Saturday, September 1, 2001
Steamboat Springs Boil the county's skyline regulation proposal down and you have a decision between putting faith in future property owners to make the right choice or taking a right away to make a choice. Unfortunately, if the past can teach us anything, every person won't do the "right thing" if there isn't a law to force them to do it. Not choosing to implement some sort of control will result in skyline building and too much of that will be a liability to the community. That's not worth protecting a property right principle that already has been lost in the county.
The county, responding to public comment in community development plans, is proposing a regulation to stop property owners from building in the skyline, as seen from some of the most driven roads in the county.
If you've ever made a trip to the I-70 corridor, especially the Vail Valley, you'll know why the issue came up. Despite the fact that it affects the visual beauty, houses in the skyline are annoying and are a sign that growth has had a negative impact on an area.
In the hours of public meetings I've sat through on this subject, no one has stood up to explain the virtues of building in the skyline.
The primary argument by property owners who spoke against skyline regulations Thursday night in the joint County Commission/County Planning Commission meeting, is that the county has no right to tell people what they can and can't do on their land.
That is a noble and correct take on the issue, but the argument to protect that private property principle already is lost. The door between the government and private property rights is wide open; skyline regulations are just blowing in with the wind.
The door opened the '70s, when the county listened to similar public concern about government control on land and then implemented zoning laws.
After researching some of the history of that time, I believe a reason the county wanted to implement those laws was because out-of-state "white-shoed" land developers were buying land in the county and not making decisions that would benefit the community in the long run.
It protected the community against the negative effects of growth, such as bad developments that impact property value. Opening that proverbial door was the price for protection because property rights only go so far when protecting the community and the land it owns.
Our situation is unique in Routt County. Thanks to a resort economy, we experience growth all the time.

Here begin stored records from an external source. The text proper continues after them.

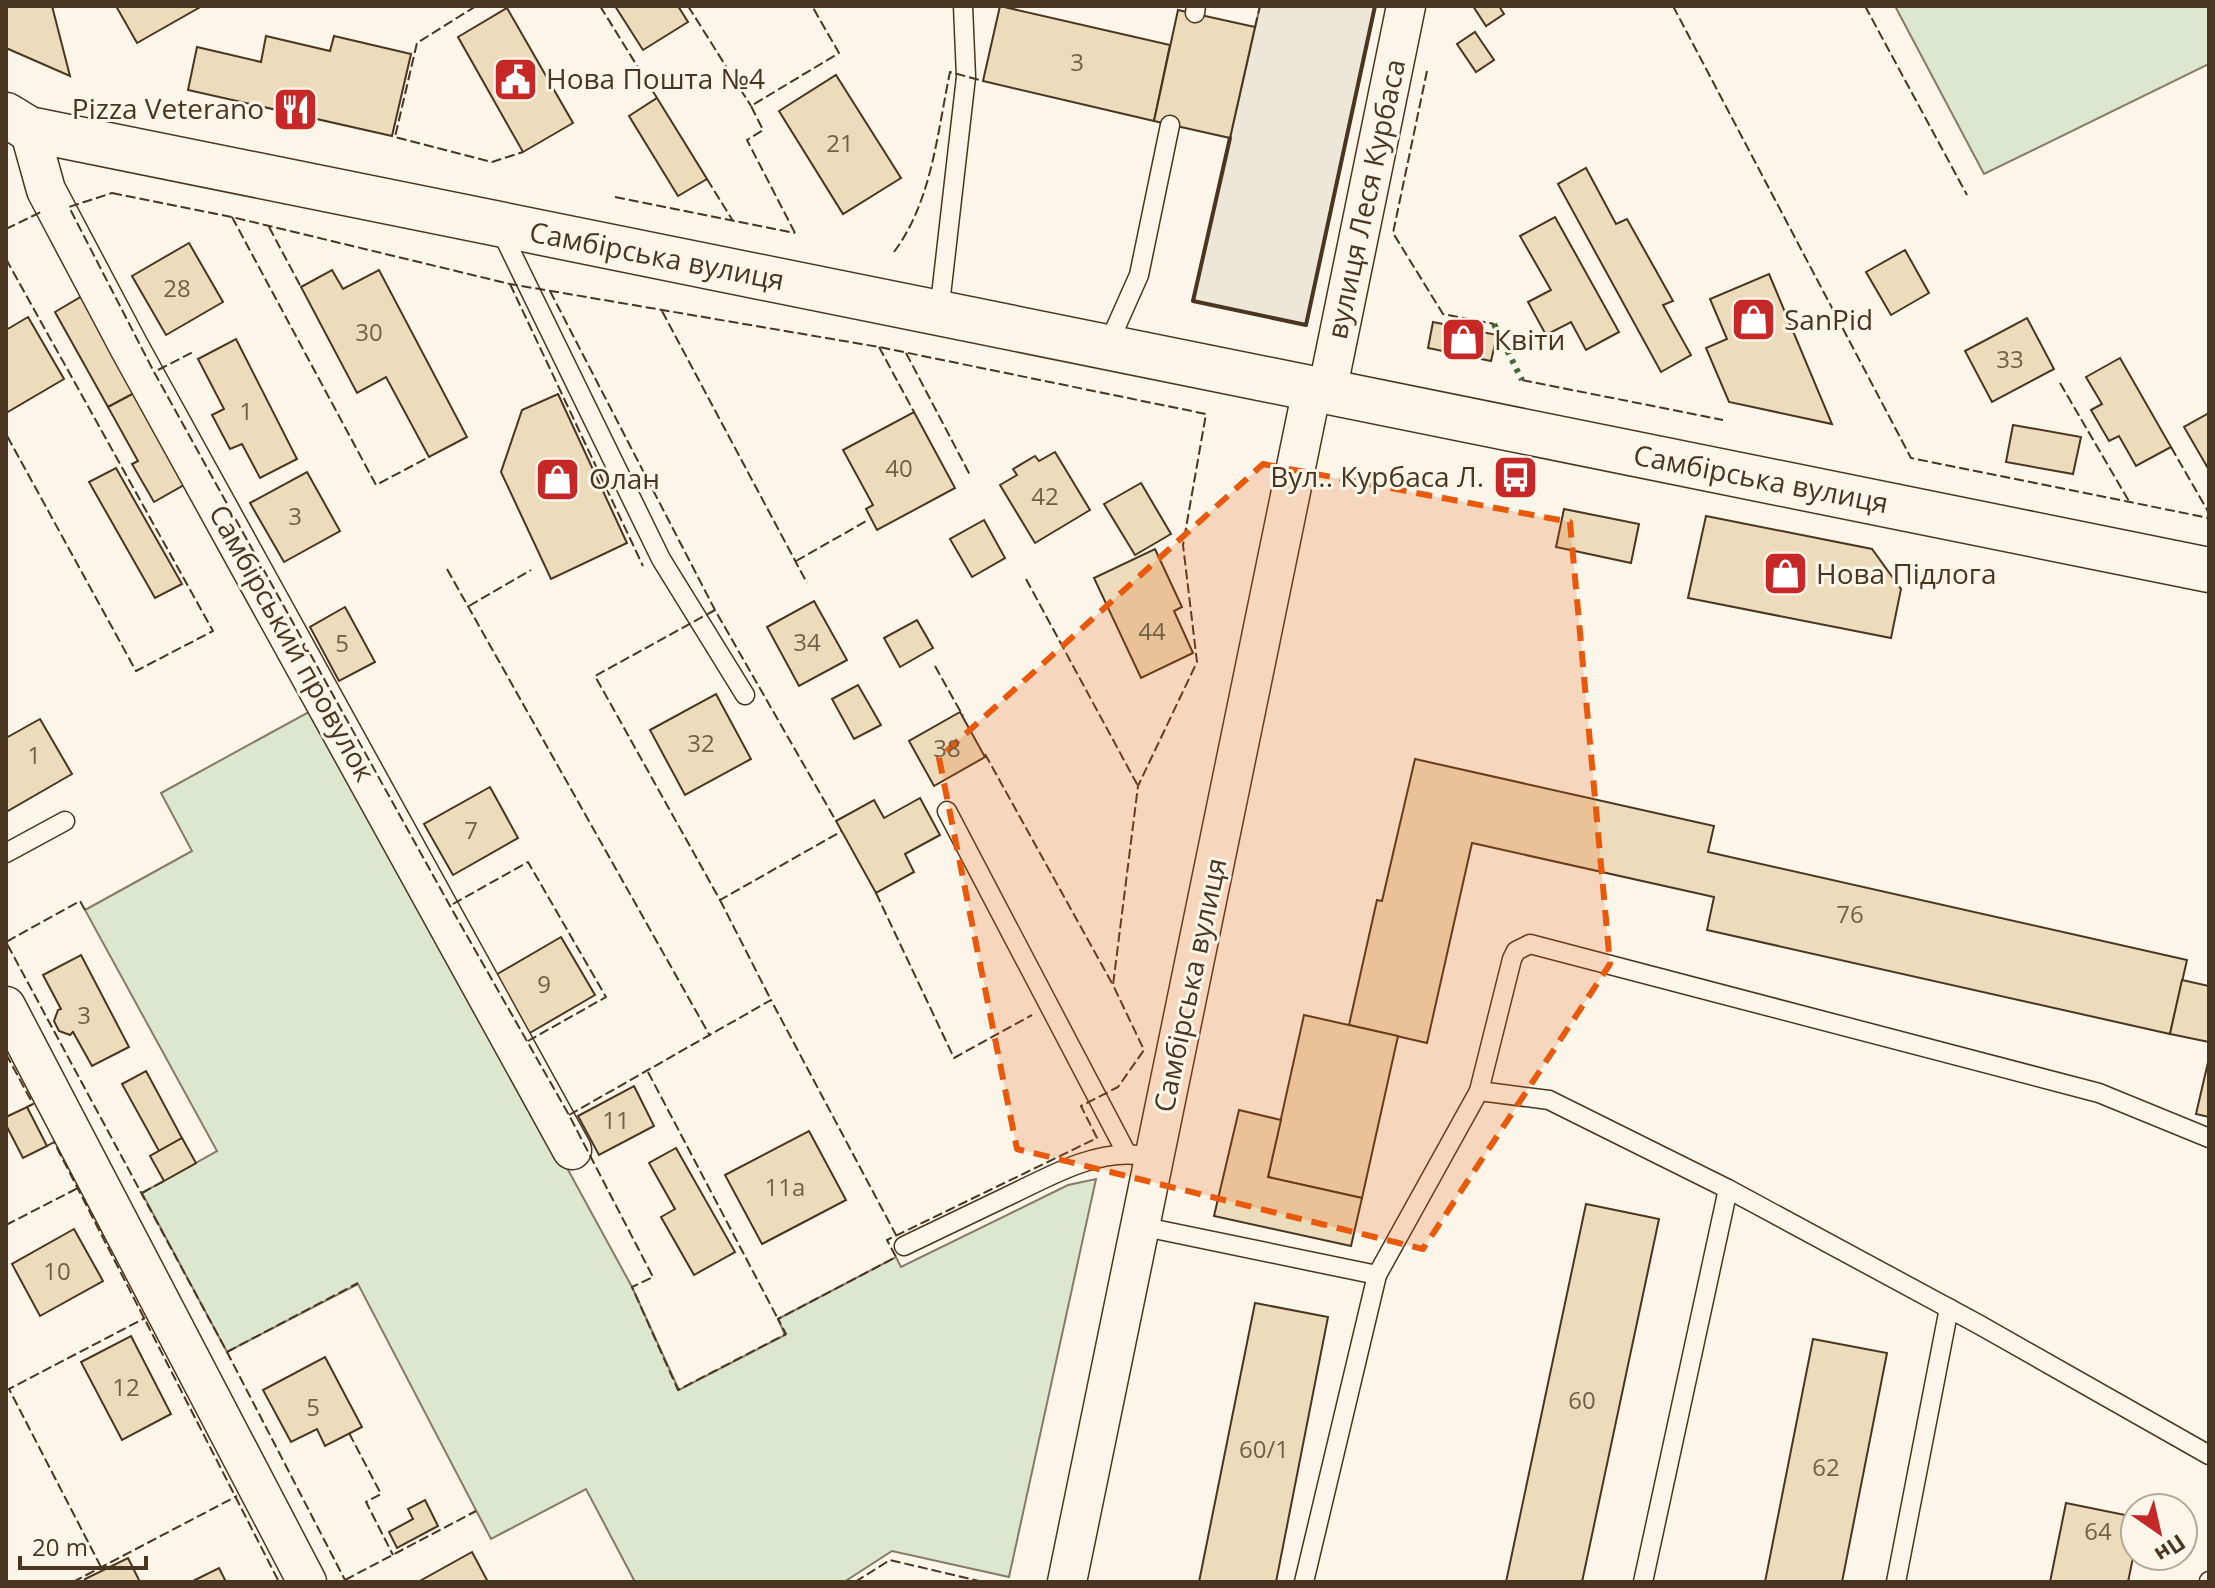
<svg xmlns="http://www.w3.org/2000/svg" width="2215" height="1588" font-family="'Open Sans',sans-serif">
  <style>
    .green { fill: #dce7d0; stroke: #887966; stroke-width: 2 }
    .parking { fill: #ede7d9; stroke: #887966; stroke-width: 2 }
    .building { fill: #ecdcbc; stroke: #4a3520; stroke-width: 2 }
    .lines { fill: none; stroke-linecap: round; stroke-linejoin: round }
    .lane-casing { stroke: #4a3520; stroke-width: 21 }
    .street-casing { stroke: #4a3520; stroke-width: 41 }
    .secondary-casing { stroke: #4a3520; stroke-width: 47 }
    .lane { stroke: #fbf6e9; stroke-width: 18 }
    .street { stroke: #fbf6e9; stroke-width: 38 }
    .secondary { stroke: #fbf6e9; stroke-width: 44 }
    .hedge { stroke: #436837; stroke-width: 6; stroke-dasharray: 4 6; stroke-linecap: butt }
    .fence { stroke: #4a3520; stroke-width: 2; stroke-dasharray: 10 4; stroke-linecap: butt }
    .wall { stroke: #4a3520; stroke-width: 4 }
    .marked { fill: #e8590c; fill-opacity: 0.2; stroke: #e8590c; stroke-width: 6; stroke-dasharray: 16 10; stroke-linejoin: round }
    .labels { text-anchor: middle; stroke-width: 6; stroke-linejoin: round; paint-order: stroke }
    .number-label { font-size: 24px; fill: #725f47 }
    .poi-label { font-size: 28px; fill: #4a3520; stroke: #fbf6e9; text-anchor: start }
    .street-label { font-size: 28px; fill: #4a3520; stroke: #fbf6e9 }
  </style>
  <rect width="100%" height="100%" fill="#fbf6e9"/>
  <g class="green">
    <polygon points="1895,6 2209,6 2209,64 1984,174"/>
    <polygon points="316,708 632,1287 679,1390 785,1335 778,1319 896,1257 901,1267 1068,1185 1096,1179 1009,1577 892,1551 844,1582 635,1582 586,1489 491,1539 358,1284 227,1352 142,1193 217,1151 85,910 192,851 161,793"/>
  </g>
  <polygon class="parking" points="1260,6 1375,6 1306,325 1193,301"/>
  <g class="building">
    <polygon points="6,6 52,6 70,76 6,48"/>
    <polygon points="116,6 202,6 137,43"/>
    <polygon points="615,6 678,6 688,22 643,50"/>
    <polygon points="1000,6 1170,45 1154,121 983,81"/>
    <polygon points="1473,6 1499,6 1504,14 1486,26"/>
    <polygon points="507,8 573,123 523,152 458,37"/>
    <polygon points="1178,10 1255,27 1230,138 1154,121"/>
    <polygon points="1475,32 1494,60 1476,72 1457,44"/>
    <polygon points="266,36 330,51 334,36 411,54 392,136 188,90 197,47 261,62"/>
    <polygon points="836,75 901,178 843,214 779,111"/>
    <polygon points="657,98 707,179 678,196 629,116"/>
    <polygon points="1586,168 1616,224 1627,219 1673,301 1663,305 1691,355 1661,372 1558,184"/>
    <polygon points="1555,217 1619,332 1586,350 1571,322 1546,335 1528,302 1551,290 1520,236"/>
    <polygon points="189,243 223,302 166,335 132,276"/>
    <polygon points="1905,250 1929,293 1891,315 1866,272"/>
    <polygon points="332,270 343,289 379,270 467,437 429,457 386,377 357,393 301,287"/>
    <polygon points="1769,274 1832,424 1729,402 1706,348 1727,339 1710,299"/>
    <polygon points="84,295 138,391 108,407 55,312"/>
    <polygon points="28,317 64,379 6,413 6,330"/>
    <polygon points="2027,318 2054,369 1992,402 1965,351"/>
    <polygon points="1433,322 1497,335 1491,361 1428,348"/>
    <polygon points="236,339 297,459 260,478 242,444 230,449 212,415 224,409 198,359"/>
    <polygon points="2120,358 2171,447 2136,466 2119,436 2109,441 2091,410 2102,404 2086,377"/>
    <polygon points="138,391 189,482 154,502 132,464 138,461 108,407"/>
    <polygon points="558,394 627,543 551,579 501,472 522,410"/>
    <polygon points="914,412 955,488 877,530 866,509 873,505 843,450"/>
    <polygon points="2209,413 2209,470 2184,427"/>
    <polygon points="2013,425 2081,437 2073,474 2006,462"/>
    <polygon points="1055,452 1090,510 1035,543 1000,485 1017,475 1013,469 1035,456 1039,461"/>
    <polygon points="116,468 182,584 155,598 89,482"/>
    <polygon points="307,472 340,531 284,562 250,503"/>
    <polygon points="1141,483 1171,534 1135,555 1104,504"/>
    <polygon points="1564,509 1639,524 1631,563 1556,547"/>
    <polygon points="1706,516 1872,549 1901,589 1891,638 1688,598"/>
    <polygon points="984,520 1005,558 972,577 950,539"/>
    <polygon points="1155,549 1182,607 1174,611 1193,653 1141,678 1094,578"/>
    <polygon points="814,601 847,660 799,686 767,627"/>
    <polygon points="345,607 375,662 339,681 310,627"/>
    <polygon points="917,620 933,648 900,667 884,638"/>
    <polygon points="858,685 881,725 854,739 832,699"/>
    <polygon points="716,694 751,759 685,795 650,730"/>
    <polygon points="960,712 985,757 934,786 909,741"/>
    <polygon points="40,719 72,774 6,812 6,738"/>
    <polygon points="1415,759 1714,826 1708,852 2187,960 2170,1034 1707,930 1714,897 1472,843 1427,1043 1349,1025 1377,900 1382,901"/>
    <polygon points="490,787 518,838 453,875 424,824"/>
    <polygon points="920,798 940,835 905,854 914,872 876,893 836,821 874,800 884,818"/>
    <polygon points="561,937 595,995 528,1034 494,976"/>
    <polygon points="81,955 129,1047 92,1066 73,1032 70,1035 59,1031 54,1021 58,1010 61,1009 43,975"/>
    <polygon points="2182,980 2209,986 2209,1042 2170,1034"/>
    <polygon points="1304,1015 1398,1036 1362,1198 1268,1177"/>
    <polygon points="2209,1058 2209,1117 2196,1114"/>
    <polygon points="146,1071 182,1138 159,1151 122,1084"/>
    <polygon points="634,1086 654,1126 599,1155 578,1116"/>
    <polygon points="27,1107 47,1146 23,1158 6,1125 6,1117"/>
    <polygon points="1239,1110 1281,1120 1268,1177 1362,1198 1351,1246 1214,1216"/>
    <polygon points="809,1131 846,1200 762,1244 725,1175"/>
    <polygon points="182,1138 196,1163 164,1181 150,1156"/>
    <polygon points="676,1148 735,1252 694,1275 661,1217 675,1209 649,1163"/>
    <polygon points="1586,1204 1659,1219 1582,1582 1506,1582"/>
    <polygon points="74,1229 103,1281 40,1316 12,1264"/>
    <polygon points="1255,1303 1328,1317 1276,1582 1199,1582"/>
    <polygon points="131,1336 171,1414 122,1440 81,1362"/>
    <polygon points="1813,1339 1887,1353 1842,1582 1765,1582"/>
    <polygon points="325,1357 362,1427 325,1446 317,1429 291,1442 263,1390"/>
    <polygon points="425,1500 438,1526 397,1548 389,1532 413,1519 408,1509"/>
    <polygon points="2066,1503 2135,1517 2135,1548 2128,1582 2050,1582"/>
    <polygon points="472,1552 488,1582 418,1582"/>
    <polygon points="128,1558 140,1582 86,1582 85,1579"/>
    <polygon points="219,1568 226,1582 191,1582"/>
  </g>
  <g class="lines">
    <defs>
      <g id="lane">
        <polyline points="1195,13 1196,6"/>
        <polyline points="499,227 661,559 745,695"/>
        <polyline points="939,313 966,77 963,6"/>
        <polyline points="1107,347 1139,275 1170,125"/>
        <polyline points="947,811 1127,1154"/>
        <polyline points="6,853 65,821"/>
        <polyline points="1479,1091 1512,959 1516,951 1530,944 2099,1093 2209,1138"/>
        <polyline points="1140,1226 1377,1275 1479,1091 1549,1100 1728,1189 1978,1324 2209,1455"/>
        <path d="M904,1246C938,1230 971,1214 1004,1198C1045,1179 1092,1150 1138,1155"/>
        <polyline points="1304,1582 1377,1275"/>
        <polyline points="1643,1582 1728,1189"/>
        <polyline points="1896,1582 1949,1308"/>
        <polyline points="2209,1582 2209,1581"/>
      </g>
      <g id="street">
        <polyline points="29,129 46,190 129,347 572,1150"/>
        <polyline points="1327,392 1406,6"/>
        <polyline points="6,1006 307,1582"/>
        <polyline points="1067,1582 1312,389"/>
      </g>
      <polyline id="secondary" points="6,115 29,129 2209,570"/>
    </defs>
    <use href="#lane" class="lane-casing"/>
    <use href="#street" class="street-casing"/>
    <use href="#secondary" class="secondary-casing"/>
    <use href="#lane" class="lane"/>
    <use href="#street" class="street"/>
    <use href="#secondary" class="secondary"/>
    <polyline class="hedge" points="1494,324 1522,380"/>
    <g class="fence">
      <polyline points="476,6 417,43 395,137 492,162 523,152"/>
      <polyline points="600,6 657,98"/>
      <polyline points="688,6 751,106"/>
      <polyline points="1673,6 1911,458 2209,518"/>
      <polyline points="1865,6 1967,195"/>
      <polyline points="1255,27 1260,6"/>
      <polyline points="1427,71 1393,233 1443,314 1494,324"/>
      <polyline points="707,179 733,221"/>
      <polygon points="112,193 232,217 510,284 879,347 1206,414 1183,545 1197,662 1138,786 1113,985 1144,1050 1118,1087 1081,1106 1097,1138 887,1240 896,1257 778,1319 786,1334 678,1390 632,1287 653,1277 569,1115 450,906 154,372 69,207"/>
      <polyline points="615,197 795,233"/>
      <polyline points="232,217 376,485 429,457"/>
      <polyline points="269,227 301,287"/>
      <polyline points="6,229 41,212"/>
      <polyline points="795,233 747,140 763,130 751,106 839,53 812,6"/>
      <path d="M894,252C932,201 937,134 950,72L983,81"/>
      <polyline points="6,259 213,631 136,671 6,434"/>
      <polyline points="510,284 643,566"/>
      <polyline points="550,291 715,610 836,821"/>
      <polyline points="662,311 807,583"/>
      <polyline points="879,347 914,412"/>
      <polyline points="906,353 970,475"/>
      <polyline points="158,370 193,352"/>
      <polyline points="1522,380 1723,420"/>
      <polyline points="2060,383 2130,503"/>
      <polyline points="2171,447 2209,513"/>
      <polyline points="796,561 868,520"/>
      <polyline points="447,569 710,1036"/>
      <polyline points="1026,579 1138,786"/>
      <polyline points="469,606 531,570"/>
      <polyline points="715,610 595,676 720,900 842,831"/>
      <polyline points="935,666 963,716"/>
      <polyline points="985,754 1113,985"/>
      <polyline points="876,893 954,1058 1032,1015"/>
      <polyline points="720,900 771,1000"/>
      <polyline points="453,904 528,862 606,997 528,1041"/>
      <polyline points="85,910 80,901 6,942 227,1352 346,1582"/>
      <polyline points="6,1054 33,1104 27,1107"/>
      <polyline points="648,1072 778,1319"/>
      <polyline points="569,1115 771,1000 896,1235"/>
      <polyline points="47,1146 54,1142 279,1582"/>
      <polyline points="142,1193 164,1181"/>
      <polyline points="6,1225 78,1188"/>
      <polyline points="227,1352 358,1283"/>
      <polyline points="349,1433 381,1494 366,1502 393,1555"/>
      <polyline points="101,1567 9,1389 145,1318"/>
      <polyline points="345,1580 476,1511"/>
      <polyline points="73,1582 237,1496"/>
      <polyline points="855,1582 890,1560 983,1582"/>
    </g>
    <polyline class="wall" points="1230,138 1193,301 1306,325 1375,6"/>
  </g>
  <path class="marked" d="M1263,464L1570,522L1610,964L1423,1249L1017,1149L939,758Z"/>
  <defs>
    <symbol id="civic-square" viewBox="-11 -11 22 22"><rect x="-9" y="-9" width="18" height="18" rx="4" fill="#c62828" stroke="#fbf6e9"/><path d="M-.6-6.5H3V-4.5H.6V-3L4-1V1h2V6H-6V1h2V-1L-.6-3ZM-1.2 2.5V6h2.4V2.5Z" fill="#fff"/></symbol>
    <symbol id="restaurant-square" viewBox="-11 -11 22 22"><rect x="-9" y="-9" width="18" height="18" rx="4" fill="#c62828" stroke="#fbf6e9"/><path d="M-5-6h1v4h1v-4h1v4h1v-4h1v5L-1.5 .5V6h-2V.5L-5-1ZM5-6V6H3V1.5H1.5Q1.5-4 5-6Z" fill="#fff"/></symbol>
    <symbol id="shop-square" viewBox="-11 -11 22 22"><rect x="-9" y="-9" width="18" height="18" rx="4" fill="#c62828" stroke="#fbf6e9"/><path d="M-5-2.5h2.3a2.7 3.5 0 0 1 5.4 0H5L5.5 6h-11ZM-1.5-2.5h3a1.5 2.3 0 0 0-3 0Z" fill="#fff"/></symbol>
    <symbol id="bus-square" viewBox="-11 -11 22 22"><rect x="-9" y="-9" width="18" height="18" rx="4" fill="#c62828" stroke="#fbf6e9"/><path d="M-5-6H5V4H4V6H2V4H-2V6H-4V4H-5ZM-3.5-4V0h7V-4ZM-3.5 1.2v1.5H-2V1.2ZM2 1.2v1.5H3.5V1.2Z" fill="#fff"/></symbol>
  </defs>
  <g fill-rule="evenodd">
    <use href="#civic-square" x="490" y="54" width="51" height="51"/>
    <use href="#restaurant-square" x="270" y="84" width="51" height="51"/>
    <use href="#shop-square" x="1728" y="294" width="51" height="51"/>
    <use href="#shop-square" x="1438" y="314" width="51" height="51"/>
    <use href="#bus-square" x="1490" y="452" width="51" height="51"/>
    <use href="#shop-square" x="532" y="454" width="51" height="51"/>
    <use href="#shop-square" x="1760" y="548" width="51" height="51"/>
  </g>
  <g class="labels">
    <g class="number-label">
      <text x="1077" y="71">3</text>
      <text x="840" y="152">21</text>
      <text x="177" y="297">28</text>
      <text x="369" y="341">30</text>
      <text x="2010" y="368">33</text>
      <text x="246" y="420">1</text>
      <text x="899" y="477">40</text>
      <text x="1045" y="505">42</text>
      <text x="295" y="525">3</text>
      <text x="1152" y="640">44</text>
      <text x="807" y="651">34</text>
      <text x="342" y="652">5</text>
      <text x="701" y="752">32</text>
      <text x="947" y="757">38</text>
      <text x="34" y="764">1</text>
      <text x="471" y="839">7</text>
      <text x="1850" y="923">76</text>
      <text x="544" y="993">9</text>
      <text x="84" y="1024">3</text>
      <text x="616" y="1129">11</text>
      <text x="785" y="1196">11а</text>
      <text x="57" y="1280">10</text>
      <text x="126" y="1396">12</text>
      <text x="1582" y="1409">60</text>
      <text x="313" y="1416">5</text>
      <text x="1264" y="1458">60/1</text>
      <text x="1826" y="1476">62</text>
      <text x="2098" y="1540">64</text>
    </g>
    <g class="poi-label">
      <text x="546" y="89">Нова Пошта №4</text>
      <text x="264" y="119" text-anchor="end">Pizza Veterano</text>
      <text x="1784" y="330">SanPid</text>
      <text x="1494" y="350">Квіти</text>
      <text x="1484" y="487" text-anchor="end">Вул.. Курбаса Л.</text>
      <text x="589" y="489">Олан</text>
      <text x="1816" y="584">Нова Підлога</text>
    </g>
    <g class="street-label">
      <text transform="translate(1366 199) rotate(-78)" y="10">вулиця Леся Курбаса</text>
      <text transform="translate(657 256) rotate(11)" y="10">Самбірська вулиця</text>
      <text transform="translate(1761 479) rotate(11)" y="10">Самбірська вулиця</text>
      <text transform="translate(292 643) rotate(61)" y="10">Самбірський провулок</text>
      <text transform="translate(1190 985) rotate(-78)" y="10">Самбірська вулиця</text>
    </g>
  </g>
  <rect width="2215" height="1588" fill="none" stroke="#4a3520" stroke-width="16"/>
  <g transform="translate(2159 1532) rotate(146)"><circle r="38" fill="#fbf6e9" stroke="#b4a999" stroke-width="2"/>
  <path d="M0-6L14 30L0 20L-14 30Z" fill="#c62828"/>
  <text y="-12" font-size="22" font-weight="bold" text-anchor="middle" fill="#4a3520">Пн</text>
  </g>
  <path d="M20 1556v12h126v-12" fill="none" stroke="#4a3520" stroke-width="4"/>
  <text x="32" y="1556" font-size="24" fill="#4a3520" stroke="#fbf6e9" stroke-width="6" paint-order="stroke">20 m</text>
</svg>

Even in the recession in the '80s, when most communities in Colorado were shrinking, portions of the county in and around Steamboat Springs grew, according to the census data. Today, much of our growth comes from second and third home owners who won't live in our community more than a few months out of the year and aren't aware of the possible impacts their homes may have.
The fact is, some people are going to build in the skyline if the Routt County Commissioners don't put responsible regulations in place to stop it. Too many skyline buildings will be a liability to the community.
Bad developments in Steamboat's past and skyline building on I-70 is proof it will happen.
Reaffirming the importance of private property rights is important, but the decision to sacrifice that for protection against growth already has been made. Implementing skyline regulations is a benefit of that sacrifice.